*** Begin section ***
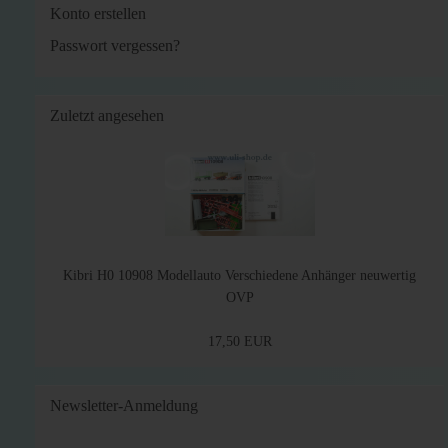
Konto erstellen
Passwort vergessen?
Zuletzt angesehen
Kibri H0 10908 Modellauto Verschiedene Anhänger neuwertig
OVP
17,50 EUR
Newsletter-Anmeldung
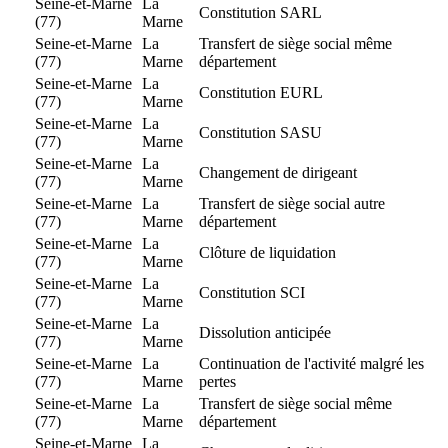
Seine-et-Marne
La
Constitution SARL
(77)
Marne
Seine-et-Marne
La
Transfert de siège social même
(77)
Marne
département
Seine-et-Marne
La
Constitution EURL
(77)
Marne
Seine-et-Marne
La
Constitution SASU
(77)
Marne
Seine-et-Marne
La
Changement de dirigeant
(77)
Marne
Seine-et-Marne
La
Transfert de siège social autre
(77)
Marne
département
Seine-et-Marne
La
Clôture de liquidation
(77)
Marne
Seine-et-Marne
La
Constitution SCI
(77)
Marne
Seine-et-Marne
La
Dissolution anticipée
(77)
Marne
Seine-et-Marne
La
Continuation de l'activité malgré les
(77)
Marne
pertes
Seine-et-Marne
La
Transfert de siège social même
(77)
Marne
département
Seine-et-Marne
La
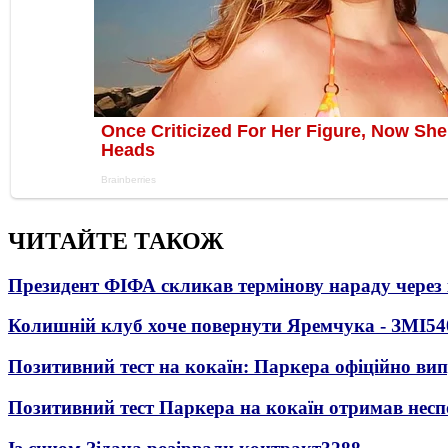
ЧИТАЙТЕ ТАКОЖ
Президент ФІФА скликав термінову нараду через 
Колишній клуб хоче повернути Яремчука - ЗМІ
54
Позитивний тест на кокаїн: Паркера офіційно ви
Позитивний тест Паркера на кокаїн отримав несп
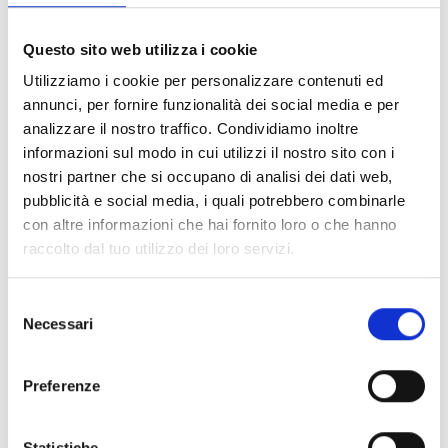
FILTER LÖSCHEN
Questo sito web utilizza i cookie
Dokumente
(6992)
Utilizziamo i cookie per personalizzare contenuti ed
Alle auswählen
annunci, per fornire funzionalità dei social media e per
Melden Sie sich an, bevor Sie Inhalte über das Symbol
analizzare il nostro traffico. Condividiamo inoltre
lock
informazioni sul modo in cui utilizzi il nostro sito con i
herunterladen
nostri partner che si occupano di analisi dei dati web,
pubblicità e social media, i quali potrebbero combinarle
Zubehör für EB00-Meldersockel
con altre informazioni che hai fornito loro o che hanno
- Materialien
(47)
raccolto dal tuo utilizzo dei loro servizi.
Zubehör für Melderprüfgeräte
- Materialien
(6)
Selezione
Necessari
del
Zubehör für Enea-Melder
- Materialien
(35)
consenso
Preferenze
Senseware-Zubehör
- Materialien
(2)
Statistiche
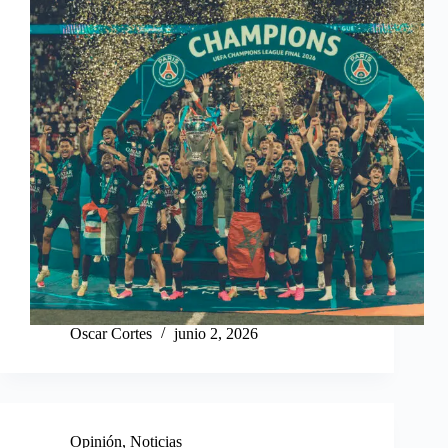
Oscar Cortes
junio 2, 2026
Opinión
,
Noticias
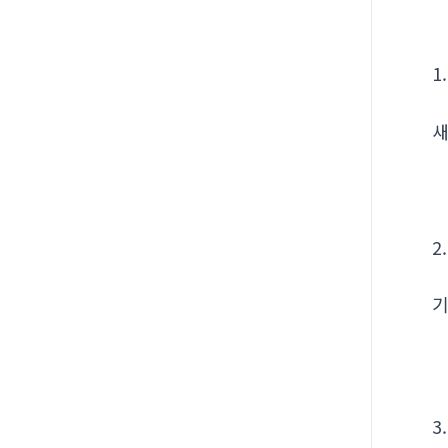
1
새
2
기
3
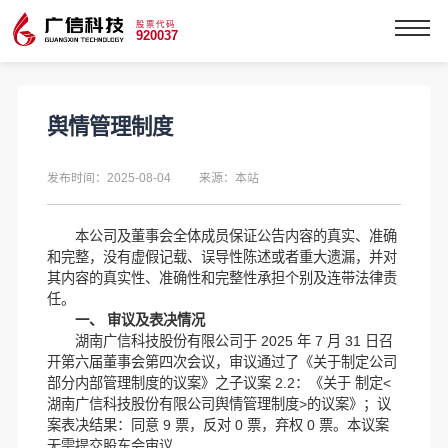
股票代码
920037
舆情管理制度
发布时间：2025-08-04
来源：本站
本公司及董事会全体成员保证公告内容的真实、准确
和完整，没有虚假记载、误导性陈述或者重大遗漏，并对
其内容的真实性、准确性和完整性承担个别及连带法律责
任。
一、 审议及表决情况
湖南广信科技股份有限公司于 2025 年 7 月 31 日召
开第六届董事会第四次会议，审议通过了《关于制定公司
部分内部管理制度的议案》之子议案 2.2：《关于 制定<
湖南广信科技股份有限公司舆情管理制度>的议案》；议
案表决结果：同意 9 票，反对 0 票，弃权 0 票。
本议案
无需提交股东会审议。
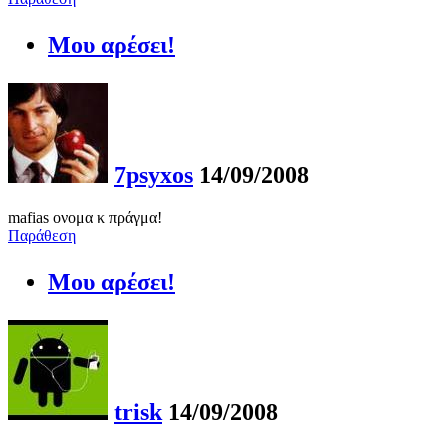
Μου αρέσει!
7psyxos
14/09/2008
mafias ονομα κ πράγμα!
Παράθεση
Μου αρέσει!
trisk
14/09/2008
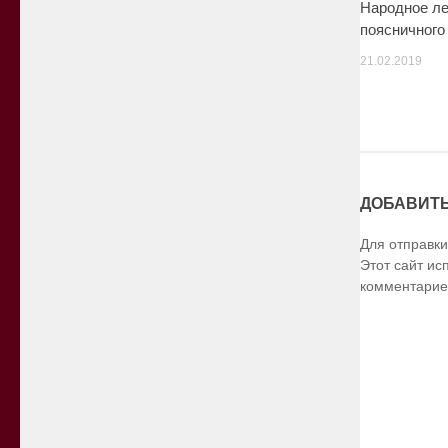
Народное л
поясничного
21.02.2019
ДОБАВИТ
Для отправк
Этот сайт ис
комментарие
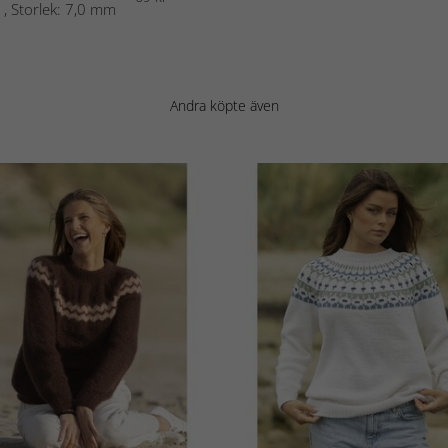
 , Storlek: 7,0 mm
Andra köpte även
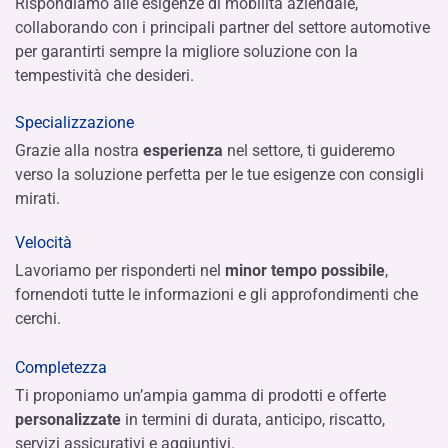
Rispondiamo alle esigenze di mobilità aziendale,
ASSICURAZIONE E SERVIZI
collaborando con i principali partner del settore automotive
per garantirti sempre la migliore soluzione con la
DICONO DI NOI
tempestività che desideri.
CONTATTI
Specializzazione
Grazie alla nostra
esperienza
nel settore, ti guideremo
verso la soluzione perfetta per le tue esigenze con consigli
mirati.
Velocità
Lavoriamo per risponderti nel
minor tempo possibile
,
fornendoti tutte le informazioni e gli approfondimenti che
cerchi.
Completezza
Ti proponiamo un’ampia gamma di prodotti e offerte
personalizzate
in termini di durata, anticipo, riscatto,
servizi assicurativi e aggiuntivi.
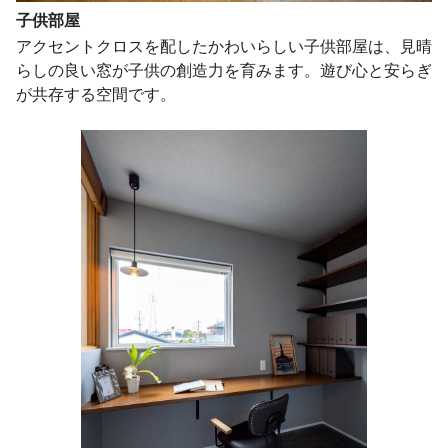
子供部屋
アクセントクロスを配したかわいらしい子供部屋は、見晴
らしの良い窓が子供の創造力を育みます。遊び心と安らぎ
が共存する空間です。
*** End section ***
▶ **WORK REQUEST**: Among the entries above, determine how many lines hold the string "Позитивний" and report that number alone.

▶ **ANSWER BELOW**: 2